| ← 128 | 129 | 130 → |
- Cardinal: one hundred twenty-nine
- Ordinal: 129th (one hundred twenty-ninth)
- Factorization: 3 × 43
- Divisors: 1, 3, 43, 129
- Greek numeral: ΡΚΘ´
- Roman numeral: CXXIX, cxxix
- Binary: 10000001_{2}
- Ternary: 11210_{3}
- Senary: 333_{6}
- Octal: 201_{8}
- Duodecimal: A9_{12}
- Hexadecimal: 81_{16}

= 129 (number) =

129 (one hundred [and] twenty-nine) is the natural number following 128 and preceding 130.

==In mathematics==
129 is the sum of the first ten prime numbers.
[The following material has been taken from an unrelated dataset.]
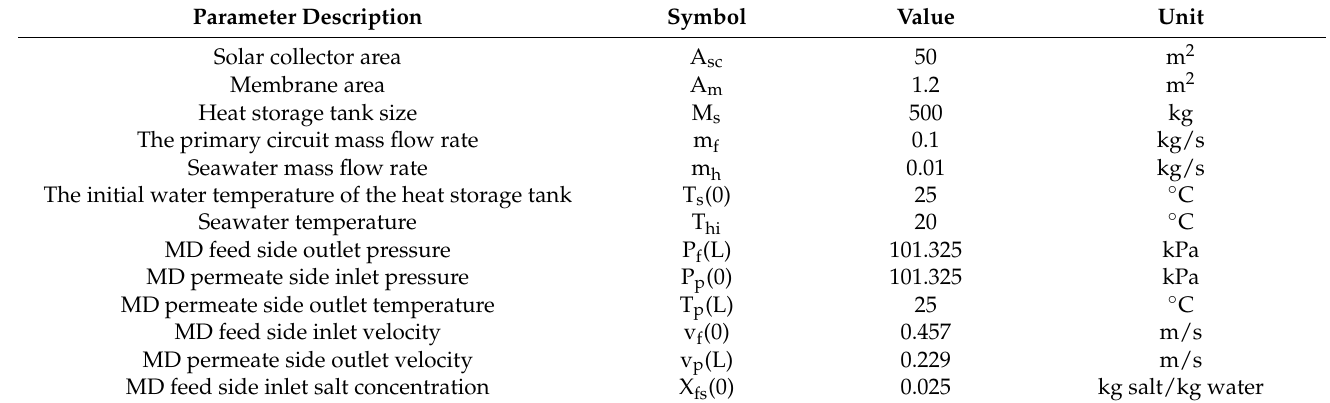
Figure 2. The environmental data of the Taichung area. Table 2. The operating conditions of preliminary simulation for the solar-heated membrane distilla- tion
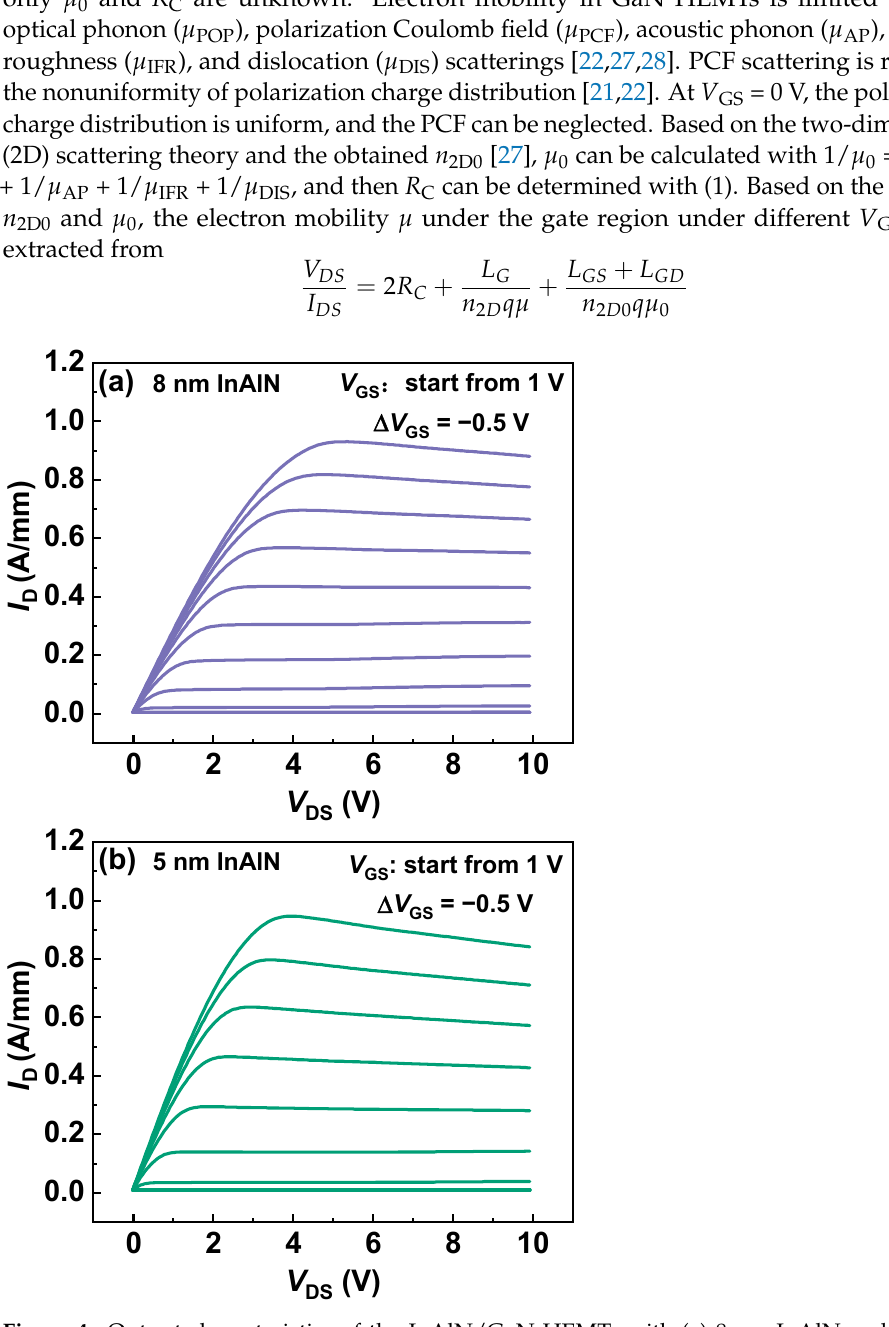
Figure 4. Output characteristics of the InAlN/GaN HEMTs with ( a ) 8 nm InAlN and ( b ) 5 nm InAlN, respectively.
It is the smallest number that can be expressed as a sum of three squares in four different ways: $11^2+2^2+2^2$, $10^2+5^2+2^2$, $8^2+8^2+1^2$, and $8^2+7^2+4^2$.

129 is the product of only two primes, 3 and 43, making 129 a semiprime. Since 3 and 43 are both Gaussian primes, this means that 129 is a Blum integer.

129 is a repdigit in base 6 (333).

129 is a happy number.

129 is a centered octahedral number.